Warum also stellt man nicht mehr Krankenpflegekräfte ein? "Wir hatten zwei neue Pflegekräfte da, aber die haben gesehen, wie die Arbeit abläuft, und sind wieder gegangen", so die medizinische Pflegekraft. Die Arbeit findet gemeinsam in einem kleinen Raum statt, die Arbeitsbedingungen sind ähnlich denen in einem Callcenter. Einschulungen fänden auch immer "eng an eng" statt, wobei man sich dabei manchmal sogar ein Headset teilen müsse. Die Hotline ist auch das ganze Wochenende über erreichbar, die Büroräumlichkeiten und Toiletten würden aber von Freitagabend bis Montag nicht mehr gereinigt. Diese sowieso schon ungünstige Situation wird durch die Gefahr der Ansteckung durch das Corona-Virus um ein Vielfaches verschlimmert. Es sei technisch jedoch derzeit nicht möglich, den Betrieb auf Home Office umzustellen, so der Sprecher des Fonds Soziales Wien.
Aussicht auf Besserung?
Die Wurzel dieser Probleme liegt vielleicht auch in der Dezentralisierung der Organisation. Anders als in Wien wird die Gesundheitsberatung etwa in Niederösterreich, Kärnten und dem Burgenland vom "144 Notruf Niederösterreich" geregelt. Dieser organisiert auch diverse Rettungsdienste, die Vernetzung der Gesundheits-Hotline mit den Hilfsorganisationen ist hier also ohne viel Informationsverlust vorhanden. Laut einem Sprecher des Notrufes Niederösterreich arbeiten etwa achtzig Prozent der Beratenden derzeit im Home Office. Auch hat man hier sehr schnell reagiert und viele Mitarbeiter aufgestockt.
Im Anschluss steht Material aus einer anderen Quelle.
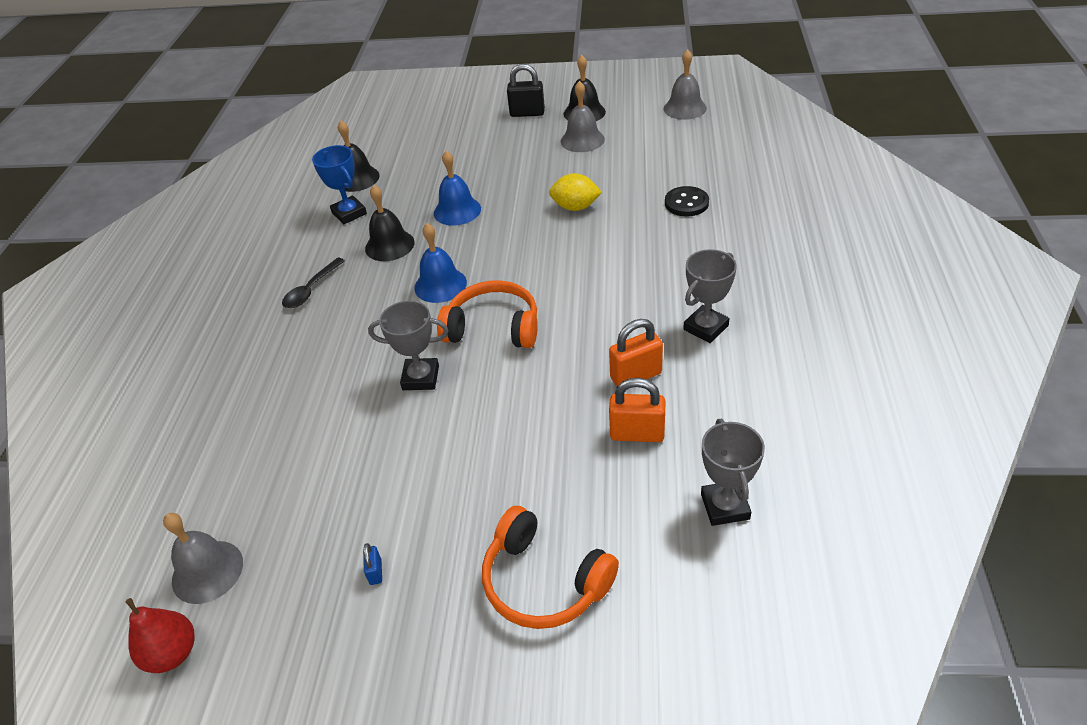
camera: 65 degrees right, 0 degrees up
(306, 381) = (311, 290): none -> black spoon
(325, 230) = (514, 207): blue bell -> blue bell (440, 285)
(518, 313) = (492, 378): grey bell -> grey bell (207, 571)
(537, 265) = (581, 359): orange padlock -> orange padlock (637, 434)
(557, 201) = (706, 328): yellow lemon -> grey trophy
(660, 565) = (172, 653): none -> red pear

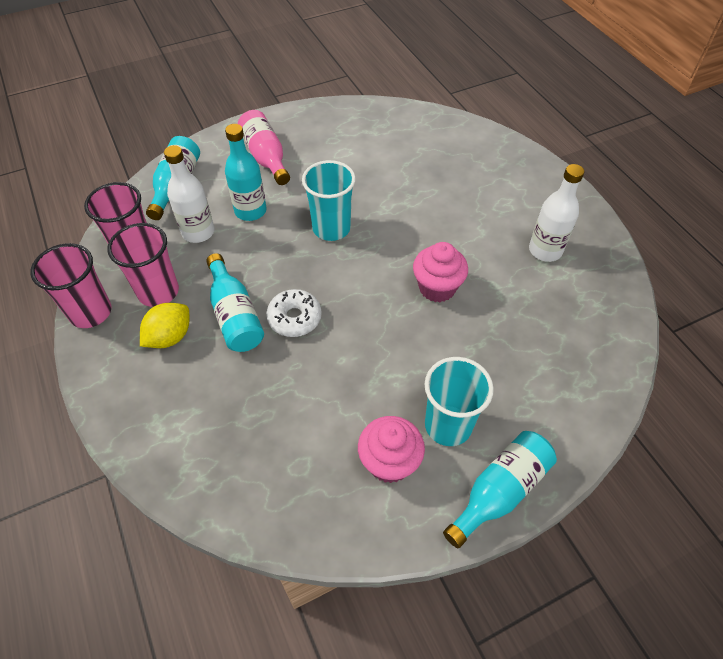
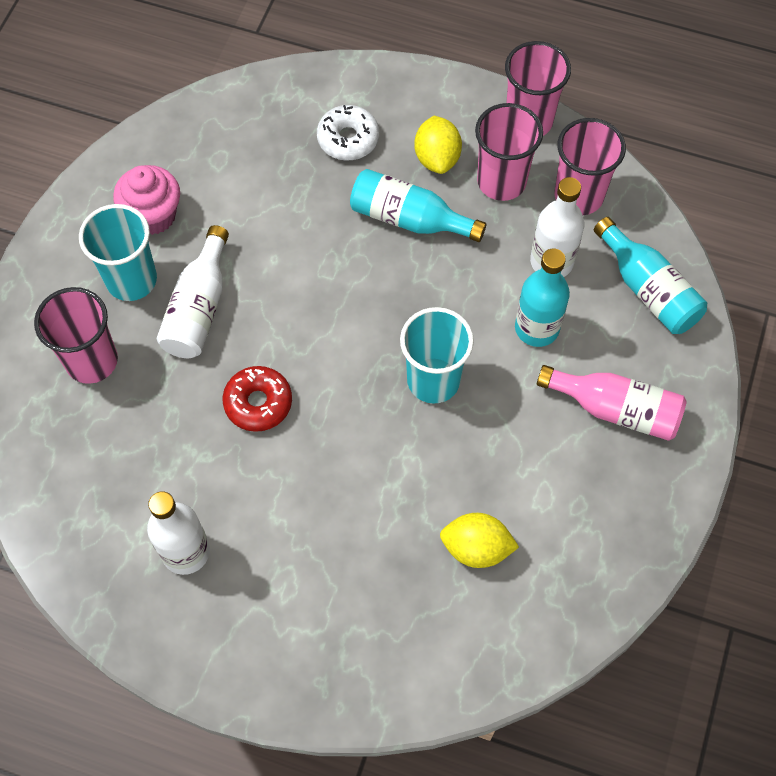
camera: 135 degrees right, 10 degrees up
(294, 318) = (355, 260): white donut -> white donut (348, 139)
(396, 157) = (476, 548): none -> yellow lemon
(420, 368) = (199, 308): none -> white bottle
(437, 288) = (258, 403): pink cupcake -> red donut
(499, 491) = (49, 263): turquoise bottle -> none
(521, 391) = (91, 361): none -> pink cup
Bereits Ausweichquartier organisiert
Langsame Besserung stellt sich auch in der Gesundheitsberatung in Wien ein. So wurde etwa ein Ausweichquartier organisiert, sodass das Kernteam in Gruppen aufgeteilt werden konnte, und mehr Studenten zur Aufnahme von Stammdaten wurden engagiert. Dennoch arbeitet hier immer noch Pflegepersonal auf engstem Raum zusammen, wo es nicht sein müsste, und die Informationen, die die Bundesregierung ausgibt, finden oft erst im Nachhinein ihren Weg zu den MitarbeiterInnen der Wiener Gesundheitsberatung. In einer Millionenstadt wie Wien sind das Missstände, die auch eine Krisensituation nicht rechtfertigt. Es muss noch viel getan werden.